Purpose: Intrinsically photosensitive retinal ganglion cells (ipRGCs) express the photopigment melanopsin (OPN4) and are mainly responsible for non-image-forming visual tasks such as circadian photoentrainment and the pupillary light reflex. Compared to other classes of RGCs, ipRGCs are more resistant to cell death in several experimental models such as ocular hypertension, optic nerve transection, and others. Here, we tested whether ipRGCs are also resistant to N-methyl-D-aspartic acid (NMDA)-induced excitotoxicity.
Methods: Mice were injected intravitreally with NMDA, and subsequent expression levels of Opn4 and Brn3a mRNA were analyzed with semiquantitative real-time PCR. Cells immunopositive for BRN3A and OPN4 were quantified in retinal flat mounts of NMDA- and PBS-injected eyes. The molecular response of the retina to NMDA treatment was analyzed with real-time PCR and western blotting. Intravitreal injections of wortmannin and AG-490 were used to inhibit phosphatidylinositol 3-kinase (PI3K)/AKT and Janus kinase/signal transducers and activators of transcription (JAK/STAT) signaling, respectively.

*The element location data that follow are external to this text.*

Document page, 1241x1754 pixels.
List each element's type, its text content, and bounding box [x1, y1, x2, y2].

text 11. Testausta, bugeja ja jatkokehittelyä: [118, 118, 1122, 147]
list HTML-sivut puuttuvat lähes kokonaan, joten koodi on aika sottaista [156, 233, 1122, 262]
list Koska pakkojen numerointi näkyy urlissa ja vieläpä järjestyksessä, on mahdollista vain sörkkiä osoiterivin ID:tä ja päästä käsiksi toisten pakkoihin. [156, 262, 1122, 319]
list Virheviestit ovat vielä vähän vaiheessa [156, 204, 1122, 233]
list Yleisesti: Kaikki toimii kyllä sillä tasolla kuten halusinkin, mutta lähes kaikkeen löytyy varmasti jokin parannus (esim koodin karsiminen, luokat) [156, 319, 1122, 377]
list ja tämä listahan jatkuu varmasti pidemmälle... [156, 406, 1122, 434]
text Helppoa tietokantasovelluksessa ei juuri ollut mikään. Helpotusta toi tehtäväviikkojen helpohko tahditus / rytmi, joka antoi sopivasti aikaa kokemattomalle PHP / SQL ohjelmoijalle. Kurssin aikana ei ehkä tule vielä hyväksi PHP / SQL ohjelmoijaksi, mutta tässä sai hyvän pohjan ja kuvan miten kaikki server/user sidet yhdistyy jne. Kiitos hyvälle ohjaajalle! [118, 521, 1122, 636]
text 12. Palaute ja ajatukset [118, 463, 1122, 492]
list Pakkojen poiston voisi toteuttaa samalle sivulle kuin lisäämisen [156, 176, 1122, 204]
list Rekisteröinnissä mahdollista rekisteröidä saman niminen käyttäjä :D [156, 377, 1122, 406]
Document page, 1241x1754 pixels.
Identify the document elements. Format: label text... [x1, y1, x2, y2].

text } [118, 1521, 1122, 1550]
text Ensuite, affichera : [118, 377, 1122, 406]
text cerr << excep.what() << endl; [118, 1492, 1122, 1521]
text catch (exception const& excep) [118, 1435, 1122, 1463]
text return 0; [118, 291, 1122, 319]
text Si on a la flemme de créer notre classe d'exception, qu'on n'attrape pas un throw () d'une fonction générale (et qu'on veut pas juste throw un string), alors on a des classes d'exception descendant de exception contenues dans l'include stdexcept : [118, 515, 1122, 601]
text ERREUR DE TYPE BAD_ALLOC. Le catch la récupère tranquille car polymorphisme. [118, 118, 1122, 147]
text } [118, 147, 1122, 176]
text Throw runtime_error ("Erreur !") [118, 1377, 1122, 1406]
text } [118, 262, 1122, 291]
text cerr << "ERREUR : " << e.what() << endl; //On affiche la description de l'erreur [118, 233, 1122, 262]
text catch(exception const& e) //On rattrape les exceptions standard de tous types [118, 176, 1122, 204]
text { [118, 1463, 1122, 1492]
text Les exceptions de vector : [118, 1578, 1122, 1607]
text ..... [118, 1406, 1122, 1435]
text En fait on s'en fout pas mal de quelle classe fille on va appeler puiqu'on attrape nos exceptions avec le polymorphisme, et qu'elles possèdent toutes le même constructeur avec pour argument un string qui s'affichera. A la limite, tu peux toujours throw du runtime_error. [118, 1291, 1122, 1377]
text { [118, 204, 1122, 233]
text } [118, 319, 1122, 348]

Results: In contrast to retinal Brn3a expression and BRN3A-containing cells, levels of Opn4 mRNA and the number of OPN4-expressing cells were not reduced after NMDA injection. Survival of ipRGCs after NMDA injection was not strain specific, did not require the presence of photoreceptor cells, and did not depend on PI3K/AKT or JAK/STAT signaling, although both signaling pathways were activated after NMDA treatment.
Conclusions: Our data support the existence of an efficient survival system for ipRGCs. This system does not depend on PI3K/AKT or JAK/STAT signaling. Identification of the responsible molecular survival mechanisms may provide clues to protect "traditional" ganglion cells in diseases such as glaucoma.